**Consigne 1:** Reproduisez fidèlement le passage de l'extrait sur la location du studio, depuis « Le 29 juillet » jusqu'à « désormais occuper l'appartement. » inclus.
**Consigne 2:** Mettez sous forme de liste JSON de chaînes les lignes de la liste, depuis son début jusqu'à la ligne contenant « Identify the document » incluse, à raison d'une chaîne par ligne et sans les lignes vides.

====== Extrait à lire ======

Par acte sous seing privé du 17 décembre 2018, M. [D] a loué à Mme [V] un studio meublé à usage d'habitation pour une durée d'un an, reconductible tacitement, sis [Adresse 2]) moyennant un loyer mensuel 800 euros charges comprises.

M. et Mme [E] ont acquis les lieux loués par acte authentique du 18 mai 2022 dressé par Me [T], notaire, qui en a informé Mme [V] par courrier du 18 mai 2022.

Le 29 juillet 2022, Mme [F] [Y], fille de Mme [V], résidant dans les locaux loués, a déposé plainte pour violation de domicile, contre M. [E], affirmant que pendant son absence du 18 au 28 juillet 2022, les serrures du logement ont été changées et qu'un nouveau locataire semblait désormais occuper l'appartement.

====== Liste des données ======

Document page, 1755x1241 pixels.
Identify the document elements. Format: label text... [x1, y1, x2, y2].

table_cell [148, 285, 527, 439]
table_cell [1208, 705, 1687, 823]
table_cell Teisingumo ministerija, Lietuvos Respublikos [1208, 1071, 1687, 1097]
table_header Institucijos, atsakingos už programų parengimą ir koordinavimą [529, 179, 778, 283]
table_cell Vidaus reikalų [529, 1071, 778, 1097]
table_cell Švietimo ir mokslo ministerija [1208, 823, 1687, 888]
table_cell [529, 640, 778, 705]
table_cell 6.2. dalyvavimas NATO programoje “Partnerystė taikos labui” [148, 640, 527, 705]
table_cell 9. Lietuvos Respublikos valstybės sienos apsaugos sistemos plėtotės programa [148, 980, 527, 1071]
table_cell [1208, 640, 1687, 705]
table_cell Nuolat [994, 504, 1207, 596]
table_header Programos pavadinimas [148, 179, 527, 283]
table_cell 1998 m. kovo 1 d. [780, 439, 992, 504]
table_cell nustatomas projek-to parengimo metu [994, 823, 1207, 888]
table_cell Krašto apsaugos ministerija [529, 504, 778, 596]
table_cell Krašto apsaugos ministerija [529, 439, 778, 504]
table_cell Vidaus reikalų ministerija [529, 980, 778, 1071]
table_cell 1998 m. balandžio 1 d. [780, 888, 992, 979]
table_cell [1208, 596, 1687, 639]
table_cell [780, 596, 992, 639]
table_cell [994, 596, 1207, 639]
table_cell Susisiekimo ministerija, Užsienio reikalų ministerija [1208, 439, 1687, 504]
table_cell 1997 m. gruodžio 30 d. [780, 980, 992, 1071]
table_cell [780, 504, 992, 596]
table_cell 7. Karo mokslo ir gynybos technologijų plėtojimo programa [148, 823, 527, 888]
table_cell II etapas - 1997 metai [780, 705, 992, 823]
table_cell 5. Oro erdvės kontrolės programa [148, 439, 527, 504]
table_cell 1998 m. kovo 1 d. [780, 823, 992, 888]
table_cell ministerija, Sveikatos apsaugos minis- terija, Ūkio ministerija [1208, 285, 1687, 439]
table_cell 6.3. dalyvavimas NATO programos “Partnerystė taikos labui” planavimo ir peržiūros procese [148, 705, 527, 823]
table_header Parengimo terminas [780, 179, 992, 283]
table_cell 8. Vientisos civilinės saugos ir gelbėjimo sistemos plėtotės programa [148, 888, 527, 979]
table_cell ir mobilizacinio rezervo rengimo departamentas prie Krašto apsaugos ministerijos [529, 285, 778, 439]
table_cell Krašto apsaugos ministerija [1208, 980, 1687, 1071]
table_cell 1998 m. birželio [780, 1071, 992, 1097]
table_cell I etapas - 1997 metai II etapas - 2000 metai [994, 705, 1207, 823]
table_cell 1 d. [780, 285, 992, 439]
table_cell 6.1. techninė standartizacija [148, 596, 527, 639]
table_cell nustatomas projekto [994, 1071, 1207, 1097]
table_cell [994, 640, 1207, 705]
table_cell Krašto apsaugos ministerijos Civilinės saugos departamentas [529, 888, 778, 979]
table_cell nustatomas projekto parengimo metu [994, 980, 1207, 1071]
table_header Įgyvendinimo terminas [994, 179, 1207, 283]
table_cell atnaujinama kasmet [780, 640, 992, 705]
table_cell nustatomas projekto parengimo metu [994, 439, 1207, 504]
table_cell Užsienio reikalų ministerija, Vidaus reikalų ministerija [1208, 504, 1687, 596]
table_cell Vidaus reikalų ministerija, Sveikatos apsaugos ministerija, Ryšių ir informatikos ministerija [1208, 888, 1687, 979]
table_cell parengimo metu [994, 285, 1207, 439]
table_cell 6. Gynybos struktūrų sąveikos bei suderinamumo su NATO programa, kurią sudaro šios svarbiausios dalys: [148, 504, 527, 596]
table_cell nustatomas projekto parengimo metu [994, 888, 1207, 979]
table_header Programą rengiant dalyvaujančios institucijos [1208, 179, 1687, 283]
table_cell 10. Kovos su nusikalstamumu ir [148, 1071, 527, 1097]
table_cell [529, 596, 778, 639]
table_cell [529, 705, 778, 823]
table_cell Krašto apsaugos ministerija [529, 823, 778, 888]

======

**Réponse complète 1:**
Le 29 juillet 2022, Mme [F] [Y], fille de Mme [V], résidant dans les locaux loués, a déposé plainte pour violation de domicile, contre M. [E], affirmant que pendant son absence du 18 au 28 juillet 2022, les serrures du logement ont été changées et qu'un nouveau locataire semblait désormais occuper l'appartement.

**Réponse complète 2:**
[
  "Document page, 1755x1241 pixels.",
  "Identify the document elements. Format: label text... [x1, y1, x2, y2]."
]